# Tough Decision



## aXaki (Feb 12, 2013)

im really confused between Sony alpha SLT A37 with kit lens (18-55) or Sony Cyber-shot HX200V and Nikon P510

what i want is a very good focus to take portraits of me and my fiance

 and landscapes because i travel a lot 

i dont care about the size or weight 

quality > zoom

note: this is the very first camera that i ever buy 

sorry about my english its not my first language ^^


----------



## o hey tyler (Feb 12, 2013)

I would get a DSLR, if that's the case. More room for you to grow in to, and just more than you can do with it in general. 

I wouldn't buy an SLT, personally, like the A37 you mentioned. I would instead opt for an optical viewfinder. Nikon and Canon are worth looking at too.


----------



## goodguy (Feb 12, 2013)

Hands down the a37!!!

The other cameras you mentioned are super zoom with smaller sensor, not comparison the a37 while is Sony entry level DSLR is still aDSLR with an excellent croped sensor.


----------



## aXaki (Feb 13, 2013)

okay, thanks for the quick replies ^^
but what do you guys suggest because i have a tight budget ^^
for nikon, canon or sony ?
and is it a bad idea to buy a used dslr ? (because i heard some stories about shutter life)


i need a cheap dslr ^^


----------



## Michael79 (Feb 13, 2013)

If you're looking for a superzoom, I'd go with either the Nikon or Canon SX40, you could find both online for $250 used. If you think your ready for a dslr then go that route. I think with the Canon sx40 you'll be all set for a while. 

As far as cheap dslr, you could find canons xti xsi and similar models fairly affordable used.


----------



## aXaki (Feb 13, 2013)

What about sony Alpha A700k i saw some good cheap ones ? its a dSLR too ^^


----------



## o hey tyler (Feb 13, 2013)
━━━━━━━━━━━━━━━━
Exercise A: Write out the camera thread from "Hands down the" to "canon or sony ?", replacing "tight" with "limited".
The entries that follow have no connection to the camera thread.

(Collected data)
━━━━━━━━━━━━━━━━
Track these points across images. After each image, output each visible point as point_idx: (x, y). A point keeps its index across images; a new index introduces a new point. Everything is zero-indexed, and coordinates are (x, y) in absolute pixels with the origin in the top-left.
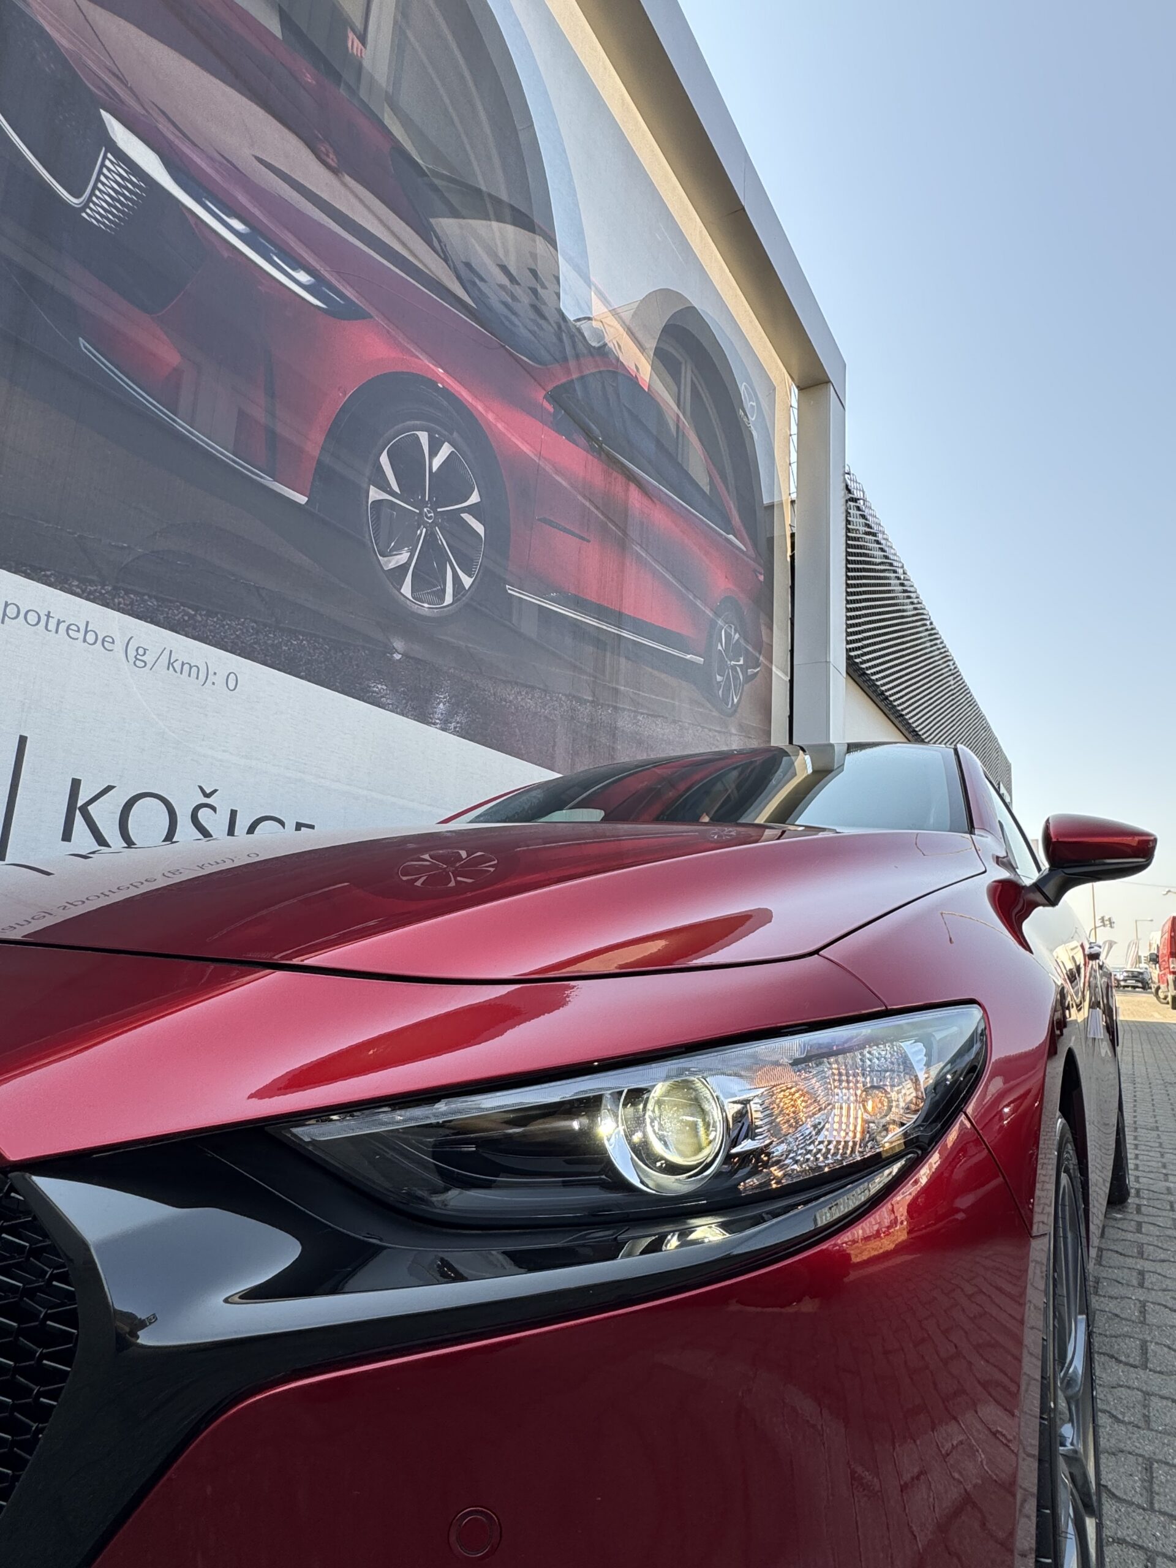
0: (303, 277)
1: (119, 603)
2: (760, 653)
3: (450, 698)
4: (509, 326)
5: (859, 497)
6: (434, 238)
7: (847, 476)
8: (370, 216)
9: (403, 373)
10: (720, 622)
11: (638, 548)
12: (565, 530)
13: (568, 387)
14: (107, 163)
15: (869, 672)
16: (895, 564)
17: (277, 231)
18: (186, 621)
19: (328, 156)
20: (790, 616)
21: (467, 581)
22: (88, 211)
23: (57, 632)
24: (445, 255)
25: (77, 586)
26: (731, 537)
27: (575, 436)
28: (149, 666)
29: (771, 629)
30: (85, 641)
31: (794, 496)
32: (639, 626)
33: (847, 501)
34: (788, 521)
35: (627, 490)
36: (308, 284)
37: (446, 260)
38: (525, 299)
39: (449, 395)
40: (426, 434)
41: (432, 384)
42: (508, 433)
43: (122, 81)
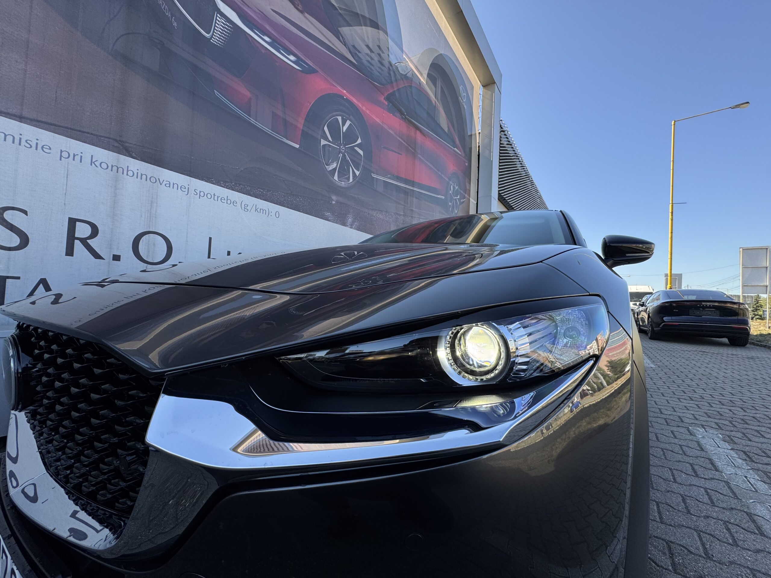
0: (292, 58)
1: (237, 189)
2: (466, 194)
3: (353, 216)
4: (370, 70)
5: (505, 130)
6: (340, 36)
7: (501, 122)
8: (315, 29)
9: (331, 94)
10: (451, 182)
11: (420, 156)
12: (393, 151)
13: (393, 94)
14: (218, 18)
15: (506, 199)
16: (519, 156)
17: (281, 39)
18: (260, 194)
19: (298, 6)
20: (477, 179)
21: (357, 173)
22: (213, 39)
23: (217, 200)
24: (345, 43)
25: (223, 184)
26: (455, 149)
27: (396, 113)
28: (249, 211)
29: (470, 184)
30: (227, 203)
31: (480, 131)
32: (420, 186)
33: (500, 132)
34: (478, 140)
35: (416, 133)
36: (294, 60)
37: (345, 45)
38: (376, 59)
39: (348, 101)
40: (340, 117)
41: (342, 97)
42: (370, 115)
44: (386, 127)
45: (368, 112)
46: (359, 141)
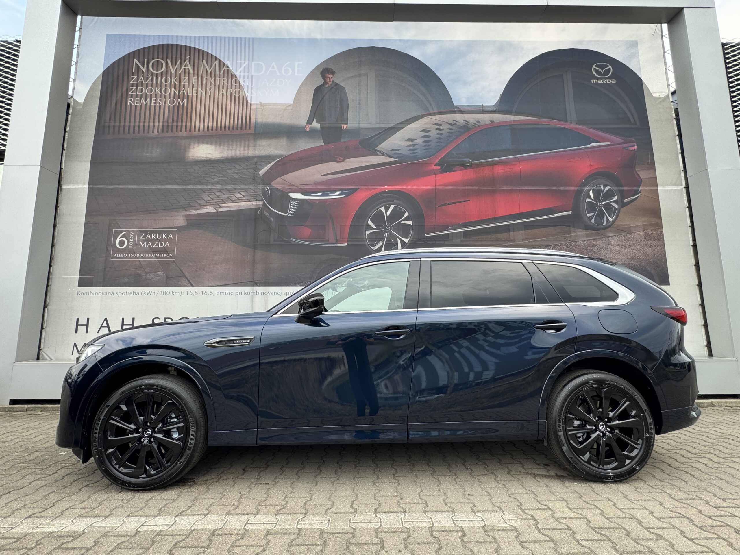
2: (639, 186)
4: (413, 155)
6: (377, 153)
8: (354, 164)
9: (372, 196)
10: (586, 188)
12: (454, 203)
14: (291, 202)
19: (340, 159)
21: (406, 240)
22: (289, 214)
26: (593, 144)
27: (454, 169)
36: (339, 193)
37: (383, 155)
38: (421, 142)
39: (390, 192)
40: (383, 207)
41: (384, 192)
42: (418, 188)
43: (291, 185)
44: (441, 187)
45: (414, 187)
46: (407, 214)
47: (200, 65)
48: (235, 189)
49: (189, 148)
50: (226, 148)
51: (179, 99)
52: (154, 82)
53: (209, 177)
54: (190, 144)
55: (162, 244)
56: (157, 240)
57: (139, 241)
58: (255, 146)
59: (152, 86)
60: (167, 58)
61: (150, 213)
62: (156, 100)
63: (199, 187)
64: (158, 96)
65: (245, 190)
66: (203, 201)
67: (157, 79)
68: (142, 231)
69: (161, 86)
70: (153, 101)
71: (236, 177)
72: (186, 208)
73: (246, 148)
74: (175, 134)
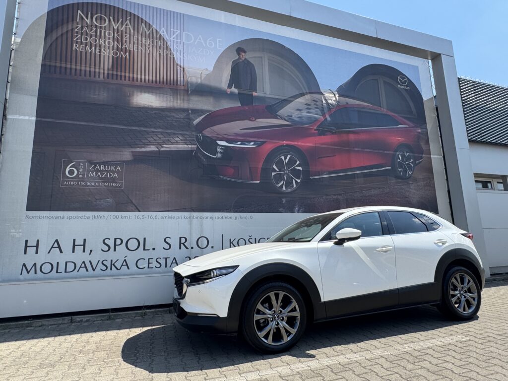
1: (231, 211)
2: (423, 154)
3: (299, 206)
4: (301, 121)
6: (278, 117)
9: (276, 148)
10: (398, 153)
11: (354, 149)
12: (327, 157)
14: (219, 148)
17: (246, 139)
18: (242, 210)
19: (253, 119)
21: (299, 181)
22: (217, 157)
23: (224, 219)
24: (281, 118)
25: (226, 211)
26: (399, 126)
27: (326, 133)
28: (238, 219)
29: (428, 144)
30: (228, 218)
35: (348, 136)
36: (253, 144)
39: (287, 145)
40: (283, 156)
41: (283, 146)
42: (305, 144)
43: (218, 134)
44: (319, 145)
46: (298, 162)
47: (139, 27)
48: (174, 134)
49: (133, 95)
50: (165, 99)
51: (122, 52)
52: (98, 34)
53: (152, 121)
54: (133, 92)
55: (110, 175)
56: (106, 171)
57: (89, 171)
58: (188, 100)
59: (96, 36)
60: (110, 16)
61: (99, 148)
62: (100, 50)
63: (142, 129)
64: (102, 47)
65: (182, 135)
66: (146, 141)
67: (101, 32)
68: (91, 163)
69: (105, 38)
70: (97, 50)
71: (175, 124)
72: (132, 146)
73: (182, 101)
74: (119, 82)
━━━━━━━━━━━━━━━━
Exercise B: Turn the entries, from their first line to the line with "13: (568, 387)" (both included), into a Markdown table with the columns Number and Record line. Skip blank lines and leave out the pictures.

Exercise answer A:
Hands down the a37!!!

The other cameras you mentioned are super zoom with smaller sensor, not comparison the a37 while is Sony entry level DSLR is still aDSLR with an excellent croped sensor.


----------



## aXaki (Feb 13, 2013)

okay, thanks for the quick replies ^^
but what do you guys suggest because i have a limited budget ^^
for nikon, canon or sony ?

Exercise answer B:
| Number | Record line |
|---|---|
| 1 | Track these points across images. After each image, output each visible point as point_idx: (x, y). A point keeps its index across images; a new index introduces a new point. Everything is zero-indexed, and coordinates are (x, y) in absolute pixels with the origin in the top-left. |
| 2 | 0: (303, 277) |
| 3 | 1: (119, 603) |
| 4 | 2: (760, 653) |
| 5 | 3: (450, 698) |
| 6 | 4: (509, 326) |
| 7 | 5: (859, 497) |
| 8 | 6: (434, 238) |
| 9 | 7: (847, 476) |
| 10 | 8: (370, 216) |
| 11 | 9: (403, 373) |
| 12 | 10: (720, 622) |
| 13 | 11: (638, 548) |
| 14 | 12: (565, 530) |
| 15 | 13: (568, 387) |